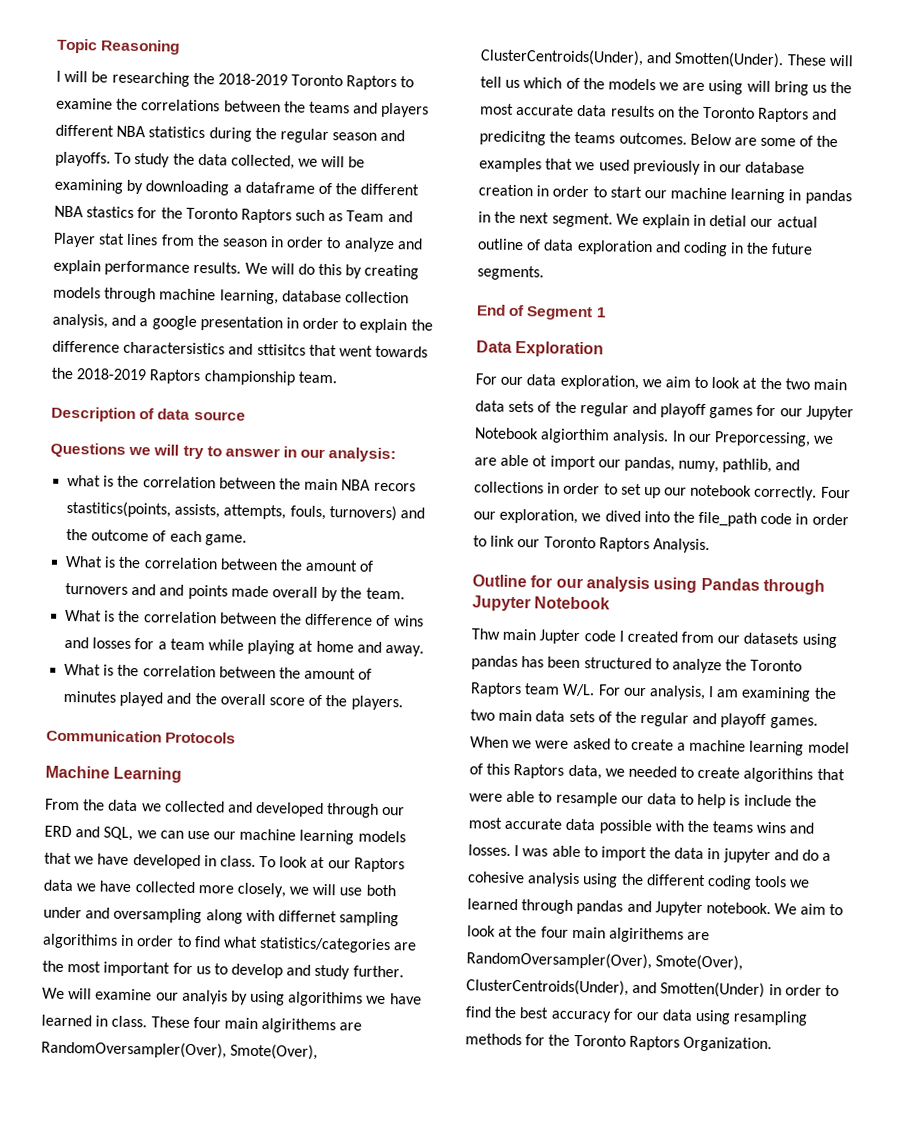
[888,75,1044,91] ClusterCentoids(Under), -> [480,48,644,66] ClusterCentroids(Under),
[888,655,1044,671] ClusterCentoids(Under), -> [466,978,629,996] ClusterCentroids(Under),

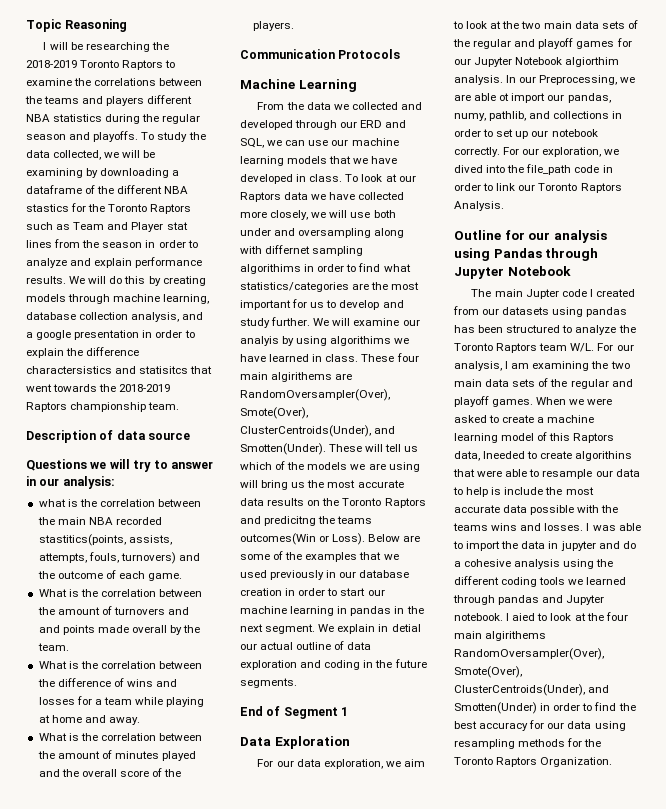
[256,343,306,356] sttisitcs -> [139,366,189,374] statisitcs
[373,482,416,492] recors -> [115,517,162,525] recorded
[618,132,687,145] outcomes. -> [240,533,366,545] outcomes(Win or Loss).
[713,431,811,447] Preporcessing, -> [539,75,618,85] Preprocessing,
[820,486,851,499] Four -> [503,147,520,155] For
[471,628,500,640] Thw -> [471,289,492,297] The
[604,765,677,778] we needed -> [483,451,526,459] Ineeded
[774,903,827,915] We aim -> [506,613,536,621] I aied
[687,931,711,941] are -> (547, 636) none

● ● ●

**ABOUT THIS EXERCISE**.
All lines above holding the word "Under" make up the answer; copy each one.

**REPLY**.
[888,75,1044,91] ClusterCentoids(Under), -> [480,48,644,66] ClusterCentroids(Under),
[888,655,1044,671] ClusterCentoids(Under), -> [466,978,629,996] ClusterCentroids(Under),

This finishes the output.